━━━━━ DATA EXCERPTS ━━━━━
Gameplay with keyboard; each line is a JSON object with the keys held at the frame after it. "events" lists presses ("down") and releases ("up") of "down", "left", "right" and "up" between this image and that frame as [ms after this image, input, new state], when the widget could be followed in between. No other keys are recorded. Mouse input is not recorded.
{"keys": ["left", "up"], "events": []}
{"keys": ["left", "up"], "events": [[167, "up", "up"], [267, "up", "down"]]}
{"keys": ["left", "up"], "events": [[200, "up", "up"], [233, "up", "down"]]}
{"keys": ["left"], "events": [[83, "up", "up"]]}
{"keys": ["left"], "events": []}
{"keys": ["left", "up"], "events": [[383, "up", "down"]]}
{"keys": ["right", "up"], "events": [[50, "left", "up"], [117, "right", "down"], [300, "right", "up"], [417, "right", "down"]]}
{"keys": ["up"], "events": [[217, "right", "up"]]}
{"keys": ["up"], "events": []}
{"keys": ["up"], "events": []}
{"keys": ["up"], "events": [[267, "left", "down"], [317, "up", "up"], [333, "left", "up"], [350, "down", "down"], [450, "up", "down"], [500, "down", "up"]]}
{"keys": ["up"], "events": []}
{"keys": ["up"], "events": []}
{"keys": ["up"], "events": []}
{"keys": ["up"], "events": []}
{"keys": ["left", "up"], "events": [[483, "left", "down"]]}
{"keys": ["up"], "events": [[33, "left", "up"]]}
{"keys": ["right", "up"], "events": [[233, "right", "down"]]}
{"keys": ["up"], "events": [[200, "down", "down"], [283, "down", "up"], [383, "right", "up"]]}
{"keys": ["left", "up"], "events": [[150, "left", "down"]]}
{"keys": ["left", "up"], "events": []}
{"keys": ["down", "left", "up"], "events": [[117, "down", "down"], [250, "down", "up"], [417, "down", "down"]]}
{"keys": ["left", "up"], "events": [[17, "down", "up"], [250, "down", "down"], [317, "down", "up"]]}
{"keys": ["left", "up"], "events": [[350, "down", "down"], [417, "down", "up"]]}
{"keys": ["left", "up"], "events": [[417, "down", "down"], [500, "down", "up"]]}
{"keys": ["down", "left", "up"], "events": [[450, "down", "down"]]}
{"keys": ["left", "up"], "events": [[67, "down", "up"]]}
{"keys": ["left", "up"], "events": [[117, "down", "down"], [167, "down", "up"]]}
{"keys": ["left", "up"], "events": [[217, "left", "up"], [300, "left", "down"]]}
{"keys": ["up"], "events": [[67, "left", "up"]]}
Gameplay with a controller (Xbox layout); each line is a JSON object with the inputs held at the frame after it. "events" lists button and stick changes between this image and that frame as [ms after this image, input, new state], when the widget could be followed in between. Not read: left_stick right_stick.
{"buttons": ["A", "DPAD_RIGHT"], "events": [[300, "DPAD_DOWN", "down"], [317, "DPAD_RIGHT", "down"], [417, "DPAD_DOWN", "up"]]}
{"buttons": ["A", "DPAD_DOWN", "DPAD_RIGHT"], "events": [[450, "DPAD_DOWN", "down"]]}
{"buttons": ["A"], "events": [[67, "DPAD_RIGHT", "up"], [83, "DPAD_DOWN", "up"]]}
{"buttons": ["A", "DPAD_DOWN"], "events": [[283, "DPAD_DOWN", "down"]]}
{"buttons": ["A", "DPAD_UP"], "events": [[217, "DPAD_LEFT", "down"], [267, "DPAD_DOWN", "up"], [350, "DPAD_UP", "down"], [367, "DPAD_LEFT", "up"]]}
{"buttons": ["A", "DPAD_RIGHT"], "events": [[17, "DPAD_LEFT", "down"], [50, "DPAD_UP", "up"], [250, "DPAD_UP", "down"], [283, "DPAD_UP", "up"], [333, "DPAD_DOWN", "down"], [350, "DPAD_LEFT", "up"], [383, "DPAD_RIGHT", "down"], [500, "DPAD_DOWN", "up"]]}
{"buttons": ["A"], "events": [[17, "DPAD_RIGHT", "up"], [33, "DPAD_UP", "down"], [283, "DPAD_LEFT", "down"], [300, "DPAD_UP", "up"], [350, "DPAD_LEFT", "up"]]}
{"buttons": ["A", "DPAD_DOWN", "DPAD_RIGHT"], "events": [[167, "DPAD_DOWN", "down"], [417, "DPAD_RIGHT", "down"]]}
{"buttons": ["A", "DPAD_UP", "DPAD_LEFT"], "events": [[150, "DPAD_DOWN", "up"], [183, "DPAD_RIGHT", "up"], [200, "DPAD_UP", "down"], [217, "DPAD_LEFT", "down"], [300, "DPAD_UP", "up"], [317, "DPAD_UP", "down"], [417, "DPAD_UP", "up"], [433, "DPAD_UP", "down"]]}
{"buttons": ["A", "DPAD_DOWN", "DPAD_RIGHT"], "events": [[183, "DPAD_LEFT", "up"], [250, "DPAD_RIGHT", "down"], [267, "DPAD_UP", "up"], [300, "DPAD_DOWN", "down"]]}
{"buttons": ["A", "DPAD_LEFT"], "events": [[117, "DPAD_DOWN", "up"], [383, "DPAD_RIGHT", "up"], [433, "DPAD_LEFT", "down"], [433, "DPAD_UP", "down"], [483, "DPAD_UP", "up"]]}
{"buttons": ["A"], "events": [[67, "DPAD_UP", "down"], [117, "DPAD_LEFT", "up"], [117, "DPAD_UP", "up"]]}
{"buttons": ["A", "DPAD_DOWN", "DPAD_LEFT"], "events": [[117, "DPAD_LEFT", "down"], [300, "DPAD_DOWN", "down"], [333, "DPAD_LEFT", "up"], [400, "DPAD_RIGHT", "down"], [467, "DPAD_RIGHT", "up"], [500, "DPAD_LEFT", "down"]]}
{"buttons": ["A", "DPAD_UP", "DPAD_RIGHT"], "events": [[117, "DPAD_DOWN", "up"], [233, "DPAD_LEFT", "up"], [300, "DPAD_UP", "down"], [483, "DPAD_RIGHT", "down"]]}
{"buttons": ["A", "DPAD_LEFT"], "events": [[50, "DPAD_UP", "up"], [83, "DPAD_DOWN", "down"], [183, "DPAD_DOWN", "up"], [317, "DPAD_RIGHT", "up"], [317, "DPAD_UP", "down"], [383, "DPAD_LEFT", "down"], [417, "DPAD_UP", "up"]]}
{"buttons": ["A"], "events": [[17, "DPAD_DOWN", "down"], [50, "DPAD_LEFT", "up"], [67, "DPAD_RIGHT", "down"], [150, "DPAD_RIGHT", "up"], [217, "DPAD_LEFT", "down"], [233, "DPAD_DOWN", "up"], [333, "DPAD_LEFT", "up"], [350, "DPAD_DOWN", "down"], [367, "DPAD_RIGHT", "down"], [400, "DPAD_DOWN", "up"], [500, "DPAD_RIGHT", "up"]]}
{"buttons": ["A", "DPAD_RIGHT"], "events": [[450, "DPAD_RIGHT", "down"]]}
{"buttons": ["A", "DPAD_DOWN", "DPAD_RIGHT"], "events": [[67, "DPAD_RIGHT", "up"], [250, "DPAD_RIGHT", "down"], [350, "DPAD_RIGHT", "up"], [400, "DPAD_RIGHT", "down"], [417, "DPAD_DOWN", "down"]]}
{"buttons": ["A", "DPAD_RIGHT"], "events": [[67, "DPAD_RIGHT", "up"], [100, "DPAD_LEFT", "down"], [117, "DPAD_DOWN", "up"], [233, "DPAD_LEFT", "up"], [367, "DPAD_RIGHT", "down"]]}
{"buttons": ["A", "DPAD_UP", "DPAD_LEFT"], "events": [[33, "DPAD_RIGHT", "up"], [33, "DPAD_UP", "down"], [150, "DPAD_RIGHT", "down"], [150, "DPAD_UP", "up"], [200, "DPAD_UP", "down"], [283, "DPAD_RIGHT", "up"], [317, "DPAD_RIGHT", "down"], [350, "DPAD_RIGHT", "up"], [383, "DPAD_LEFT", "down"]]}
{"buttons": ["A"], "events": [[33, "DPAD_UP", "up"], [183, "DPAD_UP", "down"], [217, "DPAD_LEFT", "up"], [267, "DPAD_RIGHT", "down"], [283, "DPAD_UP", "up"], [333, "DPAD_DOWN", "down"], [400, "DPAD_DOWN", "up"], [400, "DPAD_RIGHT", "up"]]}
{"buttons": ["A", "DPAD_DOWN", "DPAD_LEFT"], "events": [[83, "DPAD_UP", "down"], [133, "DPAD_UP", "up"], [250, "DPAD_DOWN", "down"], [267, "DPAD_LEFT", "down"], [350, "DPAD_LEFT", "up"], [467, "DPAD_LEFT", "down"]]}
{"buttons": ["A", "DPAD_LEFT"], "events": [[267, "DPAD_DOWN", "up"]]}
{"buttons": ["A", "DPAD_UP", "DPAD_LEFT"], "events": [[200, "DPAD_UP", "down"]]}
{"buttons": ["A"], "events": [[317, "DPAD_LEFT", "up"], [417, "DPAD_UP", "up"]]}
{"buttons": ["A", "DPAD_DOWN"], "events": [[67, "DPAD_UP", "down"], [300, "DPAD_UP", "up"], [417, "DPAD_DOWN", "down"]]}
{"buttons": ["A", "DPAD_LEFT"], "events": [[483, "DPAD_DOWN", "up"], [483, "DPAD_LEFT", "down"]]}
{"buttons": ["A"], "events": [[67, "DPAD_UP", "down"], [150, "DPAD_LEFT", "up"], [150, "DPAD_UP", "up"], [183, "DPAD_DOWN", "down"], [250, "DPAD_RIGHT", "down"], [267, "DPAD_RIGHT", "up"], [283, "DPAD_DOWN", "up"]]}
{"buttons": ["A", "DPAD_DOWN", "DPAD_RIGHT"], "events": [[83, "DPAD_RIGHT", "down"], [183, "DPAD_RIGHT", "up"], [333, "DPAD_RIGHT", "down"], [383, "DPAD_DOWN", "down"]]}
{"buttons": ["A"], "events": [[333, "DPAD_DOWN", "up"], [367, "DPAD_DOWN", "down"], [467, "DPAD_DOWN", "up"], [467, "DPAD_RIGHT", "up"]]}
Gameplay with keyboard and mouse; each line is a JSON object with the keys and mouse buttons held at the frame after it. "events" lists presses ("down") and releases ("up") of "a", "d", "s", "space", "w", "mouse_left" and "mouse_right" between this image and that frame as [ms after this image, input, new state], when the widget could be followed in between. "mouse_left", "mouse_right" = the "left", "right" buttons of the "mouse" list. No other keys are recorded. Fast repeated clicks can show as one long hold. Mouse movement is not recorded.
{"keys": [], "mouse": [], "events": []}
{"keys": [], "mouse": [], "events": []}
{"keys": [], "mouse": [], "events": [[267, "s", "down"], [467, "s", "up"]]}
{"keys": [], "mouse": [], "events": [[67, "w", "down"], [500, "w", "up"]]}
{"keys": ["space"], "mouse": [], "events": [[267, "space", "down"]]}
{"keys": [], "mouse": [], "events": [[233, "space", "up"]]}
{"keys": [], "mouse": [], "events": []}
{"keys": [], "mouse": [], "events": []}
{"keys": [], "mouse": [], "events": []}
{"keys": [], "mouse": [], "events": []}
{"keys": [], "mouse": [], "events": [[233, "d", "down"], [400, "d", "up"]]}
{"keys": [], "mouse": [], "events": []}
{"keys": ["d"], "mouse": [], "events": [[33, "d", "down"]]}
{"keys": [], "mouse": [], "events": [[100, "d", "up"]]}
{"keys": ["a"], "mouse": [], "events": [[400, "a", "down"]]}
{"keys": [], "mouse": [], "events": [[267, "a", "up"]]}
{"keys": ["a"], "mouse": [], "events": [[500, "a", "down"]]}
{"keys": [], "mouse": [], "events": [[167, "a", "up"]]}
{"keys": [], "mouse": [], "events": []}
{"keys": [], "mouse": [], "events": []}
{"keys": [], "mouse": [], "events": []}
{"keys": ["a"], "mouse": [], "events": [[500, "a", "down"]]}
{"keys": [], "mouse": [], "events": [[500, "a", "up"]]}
━━━━━
[WHAT TO WORK ON]: Report every line of the entries that carries the word "input".

[TASK SOLUTION]:
Gameplay with keyboard; each line is a JSON object with the keys held at the frame after it. "events" lists presses ("down") and releases ("up") of "down", "left", "right" and "up" between this image and that frame as [ms after this image, input, new state], when the widget could be followed in between. No other keys are recorded. Mouse input is not recorded.
Gameplay with a controller (Xbox layout); each line is a JSON object with the inputs held at the frame after it. "events" lists button and stick changes between this image and that frame as [ms after this image, input, new state], when the widget could be followed in between. Not read: left_stick right_stick.
Gameplay with keyboard and mouse; each line is a JSON object with the keys and mouse buttons held at the frame after it. "events" lists presses ("down") and releases ("up") of "a", "d", "s", "space", "w", "mouse_left" and "mouse_right" between this image and that frame as [ms after this image, input, new state], when the widget could be followed in between. "mouse_left", "mouse_right" = the "left", "right" buttons of the "mouse" list. No other keys are recorded. Fast repeated clicks can show as one long hold. Mouse movement is not recorded.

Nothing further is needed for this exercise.